§ **阅读材料**:

###

问责与避责在责任政治中以“一币两面”的形态相伴而生。避责主要呈现出三种形态:第一种形态是机构性避责,即通过将责任加以分解的方式使其层层转移,并最终使自身及所在组织逃脱问责;第二种形态是表象性避责,即通过宣传、舆论等手段开展对自身有利的解释;第三种形态是政策性避责,即通过对政策选择与操作的正当性加以论证,以突出政策选择的必要性和合理性,从而使被问责者个人以及机构的责任最小化。三种形态均是不担当的表现,管理第一种形态重点是避免向下推责,管理第二种形态重点是避免“金蝉脱壳”,管理第三种形态重点是避免“为官不为”。

一是坚持责任界定与责任打包并举。面对模糊性任务,一方面要对责任进行界定,另一方面要打包责任防止“责任损失”。重点把握三点:一是“该是谁的责任就问谁的责任”,严格依据职责范围和责任链条开展问责;二是“该追究到哪一级的责任就追究到哪一级的责任”,面对复杂性和不确定性尤其要突出领导责任,如规定“问责对象是党组织、党的领导干部,重点是党委(党组)、党的工作机关及其领导成员,纪委、纪委派驻(派出)机构及其领导成员”,强调党组织和党的领导干部不得向下级党组织和干部推卸责任;三是“该问到什么程度就问到什么程度”,科学把握和运用一票否决制和终身负责制等,做到不枉不纵。

###

§ **练习题目**:
**a)** 请把阅读材料中从“一是坚持责任界定与责任打包并”到“终身负责制等,做到不枉不纵。”的这部分文字原样抄写下来。
**b)** 根据阅读材料,面对模糊性任务时,为什么在界定责任之外还要打包责任?请用一至三句话说明。

§ **原始记录**:

###

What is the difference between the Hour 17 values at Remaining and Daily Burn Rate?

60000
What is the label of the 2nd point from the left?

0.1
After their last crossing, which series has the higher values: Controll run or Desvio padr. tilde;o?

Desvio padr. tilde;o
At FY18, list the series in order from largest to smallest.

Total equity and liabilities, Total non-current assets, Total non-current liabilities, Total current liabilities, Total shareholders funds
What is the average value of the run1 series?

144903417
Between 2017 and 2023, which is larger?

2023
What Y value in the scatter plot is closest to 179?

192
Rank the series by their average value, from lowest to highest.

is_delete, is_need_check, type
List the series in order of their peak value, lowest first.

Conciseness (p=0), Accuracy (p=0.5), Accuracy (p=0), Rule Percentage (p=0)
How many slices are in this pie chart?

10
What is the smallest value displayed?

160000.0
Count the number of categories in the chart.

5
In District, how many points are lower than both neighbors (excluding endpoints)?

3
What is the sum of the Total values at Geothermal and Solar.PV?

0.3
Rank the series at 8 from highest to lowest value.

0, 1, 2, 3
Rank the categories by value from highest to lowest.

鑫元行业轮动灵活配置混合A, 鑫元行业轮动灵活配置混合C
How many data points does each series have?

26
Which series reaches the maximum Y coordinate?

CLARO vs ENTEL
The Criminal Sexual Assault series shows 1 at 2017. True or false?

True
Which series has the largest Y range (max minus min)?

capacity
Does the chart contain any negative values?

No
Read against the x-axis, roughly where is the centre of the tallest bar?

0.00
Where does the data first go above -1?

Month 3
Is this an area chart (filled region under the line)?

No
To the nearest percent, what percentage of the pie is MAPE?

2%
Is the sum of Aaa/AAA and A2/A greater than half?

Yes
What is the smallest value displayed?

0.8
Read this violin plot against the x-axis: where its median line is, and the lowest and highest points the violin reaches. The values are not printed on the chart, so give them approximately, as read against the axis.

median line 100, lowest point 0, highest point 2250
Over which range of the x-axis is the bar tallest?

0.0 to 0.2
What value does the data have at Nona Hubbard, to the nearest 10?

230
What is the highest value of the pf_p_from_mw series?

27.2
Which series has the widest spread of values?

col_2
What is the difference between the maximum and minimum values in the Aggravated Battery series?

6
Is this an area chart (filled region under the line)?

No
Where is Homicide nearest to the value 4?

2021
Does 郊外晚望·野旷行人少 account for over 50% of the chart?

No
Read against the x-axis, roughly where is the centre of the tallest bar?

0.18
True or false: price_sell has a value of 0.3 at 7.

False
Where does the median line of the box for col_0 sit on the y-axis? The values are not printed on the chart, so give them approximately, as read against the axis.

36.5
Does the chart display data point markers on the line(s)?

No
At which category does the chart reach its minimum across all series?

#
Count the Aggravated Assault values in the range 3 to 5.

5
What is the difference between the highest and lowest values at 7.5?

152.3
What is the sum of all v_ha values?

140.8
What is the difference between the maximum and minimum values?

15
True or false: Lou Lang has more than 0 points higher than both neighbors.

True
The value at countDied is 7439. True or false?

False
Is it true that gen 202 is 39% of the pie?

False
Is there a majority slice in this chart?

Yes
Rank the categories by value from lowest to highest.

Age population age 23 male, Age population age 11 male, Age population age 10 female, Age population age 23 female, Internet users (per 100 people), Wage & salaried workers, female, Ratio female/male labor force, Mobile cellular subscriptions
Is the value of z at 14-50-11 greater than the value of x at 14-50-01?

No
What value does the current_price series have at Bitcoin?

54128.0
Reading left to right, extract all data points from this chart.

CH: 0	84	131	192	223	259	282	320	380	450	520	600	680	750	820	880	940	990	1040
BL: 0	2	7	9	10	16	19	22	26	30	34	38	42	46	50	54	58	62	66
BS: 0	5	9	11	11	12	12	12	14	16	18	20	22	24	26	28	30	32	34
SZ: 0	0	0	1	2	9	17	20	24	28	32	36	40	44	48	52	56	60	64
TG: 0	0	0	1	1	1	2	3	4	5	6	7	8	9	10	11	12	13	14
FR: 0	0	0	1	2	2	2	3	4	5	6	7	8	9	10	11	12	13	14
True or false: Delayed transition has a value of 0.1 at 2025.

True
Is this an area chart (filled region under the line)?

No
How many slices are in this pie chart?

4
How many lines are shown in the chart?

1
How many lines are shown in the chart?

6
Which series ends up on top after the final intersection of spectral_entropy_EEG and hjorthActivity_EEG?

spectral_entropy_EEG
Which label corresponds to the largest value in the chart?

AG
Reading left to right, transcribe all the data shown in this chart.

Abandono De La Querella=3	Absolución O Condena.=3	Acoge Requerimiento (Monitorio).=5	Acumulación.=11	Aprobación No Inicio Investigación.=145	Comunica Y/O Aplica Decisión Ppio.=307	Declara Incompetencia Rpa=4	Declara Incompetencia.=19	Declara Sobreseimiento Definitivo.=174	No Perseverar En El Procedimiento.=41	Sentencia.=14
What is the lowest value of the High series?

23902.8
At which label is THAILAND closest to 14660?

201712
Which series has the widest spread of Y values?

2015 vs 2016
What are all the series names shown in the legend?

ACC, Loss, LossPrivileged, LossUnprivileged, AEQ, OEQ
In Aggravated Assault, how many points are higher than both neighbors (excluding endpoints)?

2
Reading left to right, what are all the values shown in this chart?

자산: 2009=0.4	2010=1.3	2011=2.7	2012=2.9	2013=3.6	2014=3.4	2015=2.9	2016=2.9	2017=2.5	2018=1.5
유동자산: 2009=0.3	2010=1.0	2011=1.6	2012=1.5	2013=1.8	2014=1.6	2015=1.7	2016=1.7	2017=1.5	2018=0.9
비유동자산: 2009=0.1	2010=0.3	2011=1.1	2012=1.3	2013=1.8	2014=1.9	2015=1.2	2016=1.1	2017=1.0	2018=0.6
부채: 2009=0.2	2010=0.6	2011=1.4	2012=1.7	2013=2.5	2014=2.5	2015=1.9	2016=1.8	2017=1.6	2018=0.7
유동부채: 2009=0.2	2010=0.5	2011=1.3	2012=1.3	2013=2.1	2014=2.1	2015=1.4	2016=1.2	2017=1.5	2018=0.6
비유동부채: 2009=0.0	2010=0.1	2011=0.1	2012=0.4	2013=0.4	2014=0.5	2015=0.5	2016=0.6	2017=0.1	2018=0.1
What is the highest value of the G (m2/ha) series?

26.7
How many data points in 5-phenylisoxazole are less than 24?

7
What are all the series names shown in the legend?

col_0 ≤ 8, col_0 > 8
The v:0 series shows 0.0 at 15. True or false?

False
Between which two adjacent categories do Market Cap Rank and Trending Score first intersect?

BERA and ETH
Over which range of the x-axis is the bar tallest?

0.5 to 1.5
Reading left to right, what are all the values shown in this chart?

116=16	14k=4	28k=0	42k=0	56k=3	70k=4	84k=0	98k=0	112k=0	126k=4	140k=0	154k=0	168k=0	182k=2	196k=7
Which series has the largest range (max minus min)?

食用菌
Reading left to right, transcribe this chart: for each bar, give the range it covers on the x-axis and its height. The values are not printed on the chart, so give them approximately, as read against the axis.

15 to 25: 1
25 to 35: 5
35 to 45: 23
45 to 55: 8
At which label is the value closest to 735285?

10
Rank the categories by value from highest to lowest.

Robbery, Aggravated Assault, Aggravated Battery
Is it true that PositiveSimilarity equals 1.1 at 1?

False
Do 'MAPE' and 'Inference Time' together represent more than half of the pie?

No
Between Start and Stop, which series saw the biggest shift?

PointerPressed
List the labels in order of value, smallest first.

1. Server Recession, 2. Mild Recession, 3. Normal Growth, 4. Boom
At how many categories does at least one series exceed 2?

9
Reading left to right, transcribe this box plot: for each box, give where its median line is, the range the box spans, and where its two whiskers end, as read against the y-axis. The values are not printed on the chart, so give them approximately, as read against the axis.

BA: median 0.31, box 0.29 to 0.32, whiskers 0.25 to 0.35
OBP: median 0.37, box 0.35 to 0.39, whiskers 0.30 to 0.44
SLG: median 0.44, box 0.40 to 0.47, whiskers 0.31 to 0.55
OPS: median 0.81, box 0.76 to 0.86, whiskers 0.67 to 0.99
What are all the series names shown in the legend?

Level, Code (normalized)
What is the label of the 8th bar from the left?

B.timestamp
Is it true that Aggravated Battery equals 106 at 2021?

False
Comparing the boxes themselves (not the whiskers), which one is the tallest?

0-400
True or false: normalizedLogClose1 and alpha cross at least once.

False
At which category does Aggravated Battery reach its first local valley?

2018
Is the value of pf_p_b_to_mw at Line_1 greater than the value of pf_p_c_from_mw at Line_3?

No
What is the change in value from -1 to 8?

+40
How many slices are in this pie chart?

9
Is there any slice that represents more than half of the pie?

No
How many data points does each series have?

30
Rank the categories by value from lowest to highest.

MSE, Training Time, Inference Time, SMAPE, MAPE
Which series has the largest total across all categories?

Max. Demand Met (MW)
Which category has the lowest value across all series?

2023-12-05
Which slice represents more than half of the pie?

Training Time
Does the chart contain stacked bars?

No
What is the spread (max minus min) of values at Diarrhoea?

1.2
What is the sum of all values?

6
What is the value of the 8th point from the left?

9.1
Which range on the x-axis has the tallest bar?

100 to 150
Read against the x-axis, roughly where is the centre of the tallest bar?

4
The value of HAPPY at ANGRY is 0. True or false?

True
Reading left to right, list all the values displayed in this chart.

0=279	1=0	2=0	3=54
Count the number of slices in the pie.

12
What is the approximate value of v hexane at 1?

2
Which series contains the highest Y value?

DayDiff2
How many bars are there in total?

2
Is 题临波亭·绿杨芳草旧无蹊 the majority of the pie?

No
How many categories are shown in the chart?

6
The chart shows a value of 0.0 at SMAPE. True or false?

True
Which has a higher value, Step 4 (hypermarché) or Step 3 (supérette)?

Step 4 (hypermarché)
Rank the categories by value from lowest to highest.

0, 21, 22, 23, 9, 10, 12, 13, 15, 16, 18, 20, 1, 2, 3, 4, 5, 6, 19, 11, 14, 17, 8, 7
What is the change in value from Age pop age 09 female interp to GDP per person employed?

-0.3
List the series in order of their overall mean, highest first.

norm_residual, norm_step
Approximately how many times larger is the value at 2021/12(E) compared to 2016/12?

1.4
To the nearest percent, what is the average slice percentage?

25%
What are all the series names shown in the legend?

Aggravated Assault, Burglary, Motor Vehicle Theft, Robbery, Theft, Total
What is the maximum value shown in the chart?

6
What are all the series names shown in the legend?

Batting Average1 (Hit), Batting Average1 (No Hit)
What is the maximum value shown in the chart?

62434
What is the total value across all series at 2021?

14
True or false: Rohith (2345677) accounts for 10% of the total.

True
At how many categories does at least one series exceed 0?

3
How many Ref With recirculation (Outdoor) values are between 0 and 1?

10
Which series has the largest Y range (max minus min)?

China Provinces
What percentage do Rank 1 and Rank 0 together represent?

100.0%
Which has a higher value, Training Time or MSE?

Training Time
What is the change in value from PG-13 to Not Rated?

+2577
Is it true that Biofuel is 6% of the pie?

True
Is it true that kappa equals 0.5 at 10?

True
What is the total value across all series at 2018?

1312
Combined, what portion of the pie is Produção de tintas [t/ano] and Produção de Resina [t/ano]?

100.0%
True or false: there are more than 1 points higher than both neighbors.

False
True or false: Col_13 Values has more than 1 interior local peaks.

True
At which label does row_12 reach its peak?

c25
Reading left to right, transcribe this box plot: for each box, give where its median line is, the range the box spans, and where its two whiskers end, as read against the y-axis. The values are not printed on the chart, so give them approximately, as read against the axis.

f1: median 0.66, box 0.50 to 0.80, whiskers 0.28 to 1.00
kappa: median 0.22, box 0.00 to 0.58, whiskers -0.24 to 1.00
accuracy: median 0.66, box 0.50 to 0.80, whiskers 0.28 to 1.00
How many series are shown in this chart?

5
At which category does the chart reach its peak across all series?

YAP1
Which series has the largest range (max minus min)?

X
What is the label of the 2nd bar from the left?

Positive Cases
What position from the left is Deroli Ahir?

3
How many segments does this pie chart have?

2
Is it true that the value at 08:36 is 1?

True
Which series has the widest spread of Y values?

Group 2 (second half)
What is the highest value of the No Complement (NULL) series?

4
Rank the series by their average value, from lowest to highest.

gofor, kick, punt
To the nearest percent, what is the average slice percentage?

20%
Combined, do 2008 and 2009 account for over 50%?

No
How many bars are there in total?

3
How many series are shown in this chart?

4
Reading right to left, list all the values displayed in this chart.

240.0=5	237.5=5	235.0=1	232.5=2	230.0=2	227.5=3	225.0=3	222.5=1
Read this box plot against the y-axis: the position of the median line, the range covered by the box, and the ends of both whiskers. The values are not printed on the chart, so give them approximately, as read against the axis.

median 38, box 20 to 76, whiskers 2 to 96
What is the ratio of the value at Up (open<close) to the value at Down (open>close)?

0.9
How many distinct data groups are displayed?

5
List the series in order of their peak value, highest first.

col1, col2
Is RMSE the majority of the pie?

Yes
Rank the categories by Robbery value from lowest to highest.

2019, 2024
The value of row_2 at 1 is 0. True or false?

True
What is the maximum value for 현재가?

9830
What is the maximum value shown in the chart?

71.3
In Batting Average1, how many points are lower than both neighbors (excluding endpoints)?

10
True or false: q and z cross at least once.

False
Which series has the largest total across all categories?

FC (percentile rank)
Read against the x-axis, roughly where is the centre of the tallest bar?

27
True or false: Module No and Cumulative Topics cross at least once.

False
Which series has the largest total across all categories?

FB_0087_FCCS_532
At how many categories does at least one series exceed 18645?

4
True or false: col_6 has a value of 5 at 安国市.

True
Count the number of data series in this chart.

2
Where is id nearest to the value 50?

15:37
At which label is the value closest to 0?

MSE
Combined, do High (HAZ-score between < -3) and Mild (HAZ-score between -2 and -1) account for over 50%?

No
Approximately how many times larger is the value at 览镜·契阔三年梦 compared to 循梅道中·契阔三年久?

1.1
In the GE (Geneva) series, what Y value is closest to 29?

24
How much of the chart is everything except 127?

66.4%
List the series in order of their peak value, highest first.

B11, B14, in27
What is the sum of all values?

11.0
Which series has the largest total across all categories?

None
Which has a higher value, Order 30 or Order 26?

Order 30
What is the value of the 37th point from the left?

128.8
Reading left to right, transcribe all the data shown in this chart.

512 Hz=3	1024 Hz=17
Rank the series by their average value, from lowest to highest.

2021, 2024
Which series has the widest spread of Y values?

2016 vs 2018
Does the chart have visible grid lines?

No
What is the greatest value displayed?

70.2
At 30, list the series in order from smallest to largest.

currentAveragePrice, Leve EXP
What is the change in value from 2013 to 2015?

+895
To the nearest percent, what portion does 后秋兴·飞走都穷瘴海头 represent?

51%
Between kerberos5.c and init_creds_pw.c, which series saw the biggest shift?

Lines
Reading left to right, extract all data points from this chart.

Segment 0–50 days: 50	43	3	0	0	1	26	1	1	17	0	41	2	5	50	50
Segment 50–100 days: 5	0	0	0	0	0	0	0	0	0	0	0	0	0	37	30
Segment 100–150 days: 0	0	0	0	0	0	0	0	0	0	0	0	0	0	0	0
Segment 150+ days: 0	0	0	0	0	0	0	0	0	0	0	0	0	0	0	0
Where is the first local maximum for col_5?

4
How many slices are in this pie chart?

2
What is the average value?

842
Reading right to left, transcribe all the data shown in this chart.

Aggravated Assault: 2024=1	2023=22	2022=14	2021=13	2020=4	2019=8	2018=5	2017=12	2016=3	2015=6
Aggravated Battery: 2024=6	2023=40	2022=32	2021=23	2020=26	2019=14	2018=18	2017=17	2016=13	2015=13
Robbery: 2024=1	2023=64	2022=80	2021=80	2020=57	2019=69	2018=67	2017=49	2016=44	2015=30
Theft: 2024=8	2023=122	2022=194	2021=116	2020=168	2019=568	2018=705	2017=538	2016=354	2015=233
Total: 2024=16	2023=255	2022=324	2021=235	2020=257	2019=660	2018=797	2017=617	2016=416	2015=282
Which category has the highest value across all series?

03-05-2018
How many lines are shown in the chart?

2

###

§ **参考答案**:
**a)**
一是坚持责任界定与责任打包并举。面对模糊性任务,一方面要对责任进行界定,另一方面要打包责任防止“责任损失”。重点把握三点:一是“该是谁的责任就问谁的责任”,严格依据职责范围和责任链条开展问责;二是“该追究到哪一级的责任就追究到哪一级的责任”,面对复杂性和不确定性尤其要突出领导责任,如规定“问责对象是党组织、党的领导干部,重点是党委(党组)、党的工作机关及其领导成员,纪委、纪委派驻(派出)机构及其领导成员”,强调党组织和党的领导干部不得向下级党组织和干部推卸责任;三是“该问到什么程度就问到什么程度”,科学把握和运用一票否决制和终身负责制等,做到不枉不纵。

**b)** 打包责任是为了防止出现“责任损失”。所以面对模糊性任务时,对责任进行界定的同时还要把责任打包。